• About this exercise:
Please return every record exactly as it appears.

________________________________________

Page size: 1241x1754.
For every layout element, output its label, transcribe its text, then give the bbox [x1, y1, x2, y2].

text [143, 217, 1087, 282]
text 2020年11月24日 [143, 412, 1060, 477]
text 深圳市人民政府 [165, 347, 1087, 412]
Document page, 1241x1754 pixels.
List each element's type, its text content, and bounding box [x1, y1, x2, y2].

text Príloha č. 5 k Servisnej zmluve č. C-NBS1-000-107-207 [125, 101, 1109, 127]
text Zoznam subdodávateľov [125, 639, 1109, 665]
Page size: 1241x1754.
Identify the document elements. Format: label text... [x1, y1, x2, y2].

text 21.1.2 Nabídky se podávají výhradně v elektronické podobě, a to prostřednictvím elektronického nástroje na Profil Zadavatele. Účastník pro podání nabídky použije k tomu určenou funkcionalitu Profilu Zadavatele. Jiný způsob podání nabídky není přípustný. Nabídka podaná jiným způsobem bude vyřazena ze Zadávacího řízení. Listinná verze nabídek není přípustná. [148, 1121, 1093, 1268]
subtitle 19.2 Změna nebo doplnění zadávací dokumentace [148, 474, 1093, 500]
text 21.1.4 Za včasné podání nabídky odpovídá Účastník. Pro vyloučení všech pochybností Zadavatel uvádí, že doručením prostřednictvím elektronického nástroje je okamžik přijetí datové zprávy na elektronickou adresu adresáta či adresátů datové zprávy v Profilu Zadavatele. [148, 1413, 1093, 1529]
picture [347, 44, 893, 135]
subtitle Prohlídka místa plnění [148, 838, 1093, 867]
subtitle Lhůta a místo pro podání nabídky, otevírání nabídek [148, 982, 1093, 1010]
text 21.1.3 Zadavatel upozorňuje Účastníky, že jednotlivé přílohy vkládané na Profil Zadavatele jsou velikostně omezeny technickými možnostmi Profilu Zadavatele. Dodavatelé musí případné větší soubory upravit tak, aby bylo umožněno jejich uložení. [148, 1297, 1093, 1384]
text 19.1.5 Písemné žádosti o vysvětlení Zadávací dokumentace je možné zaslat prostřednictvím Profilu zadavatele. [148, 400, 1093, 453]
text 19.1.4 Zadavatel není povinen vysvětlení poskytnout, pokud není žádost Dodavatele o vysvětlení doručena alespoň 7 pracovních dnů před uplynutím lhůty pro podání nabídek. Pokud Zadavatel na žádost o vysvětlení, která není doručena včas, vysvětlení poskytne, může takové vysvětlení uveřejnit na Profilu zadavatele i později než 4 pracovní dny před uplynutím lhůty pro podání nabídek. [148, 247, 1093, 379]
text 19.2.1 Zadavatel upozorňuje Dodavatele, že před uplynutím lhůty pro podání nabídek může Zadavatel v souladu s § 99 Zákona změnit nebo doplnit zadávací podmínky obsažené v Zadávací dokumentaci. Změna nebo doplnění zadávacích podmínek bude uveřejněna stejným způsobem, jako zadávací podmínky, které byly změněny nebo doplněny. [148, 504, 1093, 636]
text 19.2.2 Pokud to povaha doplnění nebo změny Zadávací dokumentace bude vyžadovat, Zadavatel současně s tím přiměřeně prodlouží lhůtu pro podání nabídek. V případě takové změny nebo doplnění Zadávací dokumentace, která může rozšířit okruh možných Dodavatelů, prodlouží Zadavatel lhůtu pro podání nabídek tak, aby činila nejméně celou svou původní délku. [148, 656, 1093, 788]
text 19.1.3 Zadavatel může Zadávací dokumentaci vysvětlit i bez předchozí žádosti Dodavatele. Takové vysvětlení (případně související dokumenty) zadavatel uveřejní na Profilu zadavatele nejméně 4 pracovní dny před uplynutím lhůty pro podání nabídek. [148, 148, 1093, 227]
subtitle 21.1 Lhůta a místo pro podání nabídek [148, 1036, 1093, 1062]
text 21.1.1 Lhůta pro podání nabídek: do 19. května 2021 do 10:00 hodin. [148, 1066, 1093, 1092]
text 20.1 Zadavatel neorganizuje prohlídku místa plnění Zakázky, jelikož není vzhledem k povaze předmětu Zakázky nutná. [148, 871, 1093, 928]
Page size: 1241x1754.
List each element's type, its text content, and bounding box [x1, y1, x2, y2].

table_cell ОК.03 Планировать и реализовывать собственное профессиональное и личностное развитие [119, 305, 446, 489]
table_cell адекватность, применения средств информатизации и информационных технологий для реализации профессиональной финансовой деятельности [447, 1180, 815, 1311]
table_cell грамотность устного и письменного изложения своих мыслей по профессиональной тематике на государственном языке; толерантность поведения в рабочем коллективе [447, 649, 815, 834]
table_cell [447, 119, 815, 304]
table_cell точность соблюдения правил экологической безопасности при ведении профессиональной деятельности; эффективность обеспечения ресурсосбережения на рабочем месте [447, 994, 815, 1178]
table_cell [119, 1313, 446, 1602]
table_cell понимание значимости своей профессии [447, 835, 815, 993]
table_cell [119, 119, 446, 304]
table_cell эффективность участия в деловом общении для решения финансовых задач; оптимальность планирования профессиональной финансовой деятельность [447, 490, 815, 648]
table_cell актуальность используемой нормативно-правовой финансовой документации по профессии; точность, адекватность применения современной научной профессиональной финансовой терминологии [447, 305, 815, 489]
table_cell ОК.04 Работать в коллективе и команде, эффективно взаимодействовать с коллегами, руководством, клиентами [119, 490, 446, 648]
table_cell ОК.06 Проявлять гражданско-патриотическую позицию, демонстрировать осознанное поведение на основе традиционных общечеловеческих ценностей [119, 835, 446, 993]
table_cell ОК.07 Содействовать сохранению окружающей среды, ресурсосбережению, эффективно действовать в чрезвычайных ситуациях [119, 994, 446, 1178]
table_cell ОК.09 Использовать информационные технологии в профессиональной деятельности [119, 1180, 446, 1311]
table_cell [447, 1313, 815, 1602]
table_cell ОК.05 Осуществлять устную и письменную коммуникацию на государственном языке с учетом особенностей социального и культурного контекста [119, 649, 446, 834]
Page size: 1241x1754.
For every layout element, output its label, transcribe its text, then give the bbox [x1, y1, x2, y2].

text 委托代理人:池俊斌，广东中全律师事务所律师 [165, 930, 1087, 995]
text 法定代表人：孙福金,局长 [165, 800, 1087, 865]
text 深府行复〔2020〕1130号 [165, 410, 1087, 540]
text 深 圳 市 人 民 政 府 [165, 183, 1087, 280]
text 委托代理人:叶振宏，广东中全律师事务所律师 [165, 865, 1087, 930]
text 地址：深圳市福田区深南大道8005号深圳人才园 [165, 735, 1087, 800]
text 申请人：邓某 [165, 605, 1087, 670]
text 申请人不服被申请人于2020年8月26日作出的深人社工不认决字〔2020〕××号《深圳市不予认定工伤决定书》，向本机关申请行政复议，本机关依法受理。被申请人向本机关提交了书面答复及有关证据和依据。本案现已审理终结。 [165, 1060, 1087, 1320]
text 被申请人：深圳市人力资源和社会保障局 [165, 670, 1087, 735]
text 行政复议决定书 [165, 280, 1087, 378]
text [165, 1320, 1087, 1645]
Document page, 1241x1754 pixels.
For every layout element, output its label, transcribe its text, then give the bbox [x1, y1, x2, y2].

________________________________________

• Output below:
Page size: 1241x1754.
For every layout element, output its label, transcribe its text, then give the bbox [x1, y1, x2, y2].

text [143, 217, 1087, 282]
text 2020年11月24日 [143, 412, 1060, 477]
text 深圳市人民政府 [165, 347, 1087, 412]
Document page, 1241x1754 pixels.
List each element's type, its text content, and bounding box [x1, y1, x2, y2].

text Príloha č. 5 k Servisnej zmluve č. C-NBS1-000-107-207 [125, 101, 1109, 127]
text Zoznam subdodávateľov [125, 639, 1109, 665]
Page size: 1241x1754.
Identify the document elements. Format: label text... [x1, y1, x2, y2].

text 21.1.2 Nabídky se podávají výhradně v elektronické podobě, a to prostřednictvím elektronického nástroje na Profil Zadavatele. Účastník pro podání nabídky použije k tomu určenou funkcionalitu Profilu Zadavatele. Jiný způsob podání nabídky není přípustný. Nabídka podaná jiným způsobem bude vyřazena ze Zadávacího řízení. Listinná verze nabídek není přípustná. [148, 1121, 1093, 1268]
subtitle 19.2 Změna nebo doplnění zadávací dokumentace [148, 474, 1093, 500]
text 21.1.4 Za včasné podání nabídky odpovídá Účastník. Pro vyloučení všech pochybností Zadavatel uvádí, že doručením prostřednictvím elektronického nástroje je okamžik přijetí datové zprávy na elektronickou adresu adresáta či adresátů datové zprávy v Profilu Zadavatele. [148, 1413, 1093, 1529]
picture [347, 44, 893, 135]
subtitle Prohlídka místa plnění [148, 838, 1093, 867]
subtitle Lhůta a místo pro podání nabídky, otevírání nabídek [148, 982, 1093, 1010]
text 21.1.3 Zadavatel upozorňuje Účastníky, že jednotlivé přílohy vkládané na Profil Zadavatele jsou velikostně omezeny technickými možnostmi Profilu Zadavatele. Dodavatelé musí případné větší soubory upravit tak, aby bylo umožněno jejich uložení. [148, 1297, 1093, 1384]
text 19.1.5 Písemné žádosti o vysvětlení Zadávací dokumentace je možné zaslat prostřednictvím Profilu zadavatele. [148, 400, 1093, 453]
text 19.1.4 Zadavatel není povinen vysvětlení poskytnout, pokud není žádost Dodavatele o vysvětlení doručena alespoň 7 pracovních dnů před uplynutím lhůty pro podání nabídek. Pokud Zadavatel na žádost o vysvětlení, která není doručena včas, vysvětlení poskytne, může takové vysvětlení uveřejnit na Profilu zadavatele i později než 4 pracovní dny před uplynutím lhůty pro podání nabídek. [148, 247, 1093, 379]
text 19.2.1 Zadavatel upozorňuje Dodavatele, že před uplynutím lhůty pro podání nabídek může Zadavatel v souladu s § 99 Zákona změnit nebo doplnit zadávací podmínky obsažené v Zadávací dokumentaci. Změna nebo doplnění zadávacích podmínek bude uveřejněna stejným způsobem, jako zadávací podmínky, které byly změněny nebo doplněny. [148, 504, 1093, 636]
text 19.2.2 Pokud to povaha doplnění nebo změny Zadávací dokumentace bude vyžadovat, Zadavatel současně s tím přiměřeně prodlouží lhůtu pro podání nabídek. V případě takové změny nebo doplnění Zadávací dokumentace, která může rozšířit okruh možných Dodavatelů, prodlouží Zadavatel lhůtu pro podání nabídek tak, aby činila nejméně celou svou původní délku. [148, 656, 1093, 788]
text 19.1.3 Zadavatel může Zadávací dokumentaci vysvětlit i bez předchozí žádosti Dodavatele. Takové vysvětlení (případně související dokumenty) zadavatel uveřejní na Profilu zadavatele nejméně 4 pracovní dny před uplynutím lhůty pro podání nabídek. [148, 148, 1093, 227]
subtitle 21.1 Lhůta a místo pro podání nabídek [148, 1036, 1093, 1062]
text 21.1.1 Lhůta pro podání nabídek: do 19. května 2021 do 10:00 hodin. [148, 1066, 1093, 1092]
text 20.1 Zadavatel neorganizuje prohlídku místa plnění Zakázky, jelikož není vzhledem k povaze předmětu Zakázky nutná. [148, 871, 1093, 928]
Page size: 1241x1754.
List each element's type, its text content, and bounding box [x1, y1, x2, y2].

table_cell ОК.03 Планировать и реализовывать собственное профессиональное и личностное развитие [119, 305, 446, 489]
table_cell адекватность, применения средств информатизации и информационных технологий для реализации профессиональной финансовой деятельности [447, 1180, 815, 1311]
table_cell грамотность устного и письменного изложения своих мыслей по профессиональной тематике на государственном языке; толерантность поведения в рабочем коллективе [447, 649, 815, 834]
table_cell [447, 119, 815, 304]
table_cell точность соблюдения правил экологической безопасности при ведении профессиональной деятельности; эффективность обеспечения ресурсосбережения на рабочем месте [447, 994, 815, 1178]
table_cell [119, 1313, 446, 1602]
table_cell понимание значимости своей профессии [447, 835, 815, 993]
table_cell [119, 119, 446, 304]
table_cell эффективность участия в деловом общении для решения финансовых задач; оптимальность планирования профессиональной финансовой деятельность [447, 490, 815, 648]
table_cell актуальность используемой нормативно-правовой финансовой документации по профессии; точность, адекватность применения современной научной профессиональной финансовой терминологии [447, 305, 815, 489]
table_cell ОК.04 Работать в коллективе и команде, эффективно взаимодействовать с коллегами, руководством, клиентами [119, 490, 446, 648]
table_cell ОК.06 Проявлять гражданско-патриотическую позицию, демонстрировать осознанное поведение на основе традиционных общечеловеческих ценностей [119, 835, 446, 993]
table_cell ОК.07 Содействовать сохранению окружающей среды, ресурсосбережению, эффективно действовать в чрезвычайных ситуациях [119, 994, 446, 1178]
table_cell ОК.09 Использовать информационные технологии в профессиональной деятельности [119, 1180, 446, 1311]
table_cell [447, 1313, 815, 1602]
table_cell ОК.05 Осуществлять устную и письменную коммуникацию на государственном языке с учетом особенностей социального и культурного контекста [119, 649, 446, 834]
Page size: 1241x1754.
For every layout element, output its label, transcribe its text, then give the bbox [x1, y1, x2, y2].

text 委托代理人:池俊斌，广东中全律师事务所律师 [165, 930, 1087, 995]
text 法定代表人：孙福金,局长 [165, 800, 1087, 865]
text 深府行复〔2020〕1130号 [165, 410, 1087, 540]
text 深 圳 市 人 民 政 府 [165, 183, 1087, 280]
text 委托代理人:叶振宏，广东中全律师事务所律师 [165, 865, 1087, 930]
text 地址：深圳市福田区深南大道8005号深圳人才园 [165, 735, 1087, 800]
text 申请人：邓某 [165, 605, 1087, 670]
text 申请人不服被申请人于2020年8月26日作出的深人社工不认决字〔2020〕××号《深圳市不予认定工伤决定书》，向本机关申请行政复议，本机关依法受理。被申请人向本机关提交了书面答复及有关证据和依据。本案现已审理终结。 [165, 1060, 1087, 1320]
text 被申请人：深圳市人力资源和社会保障局 [165, 670, 1087, 735]
text 行政复议决定书 [165, 280, 1087, 378]
text [165, 1320, 1087, 1645]
Document page, 1241x1754 pixels.
For every layout element, output its label, transcribe its text, then give the bbox [x1, y1, x2, y2].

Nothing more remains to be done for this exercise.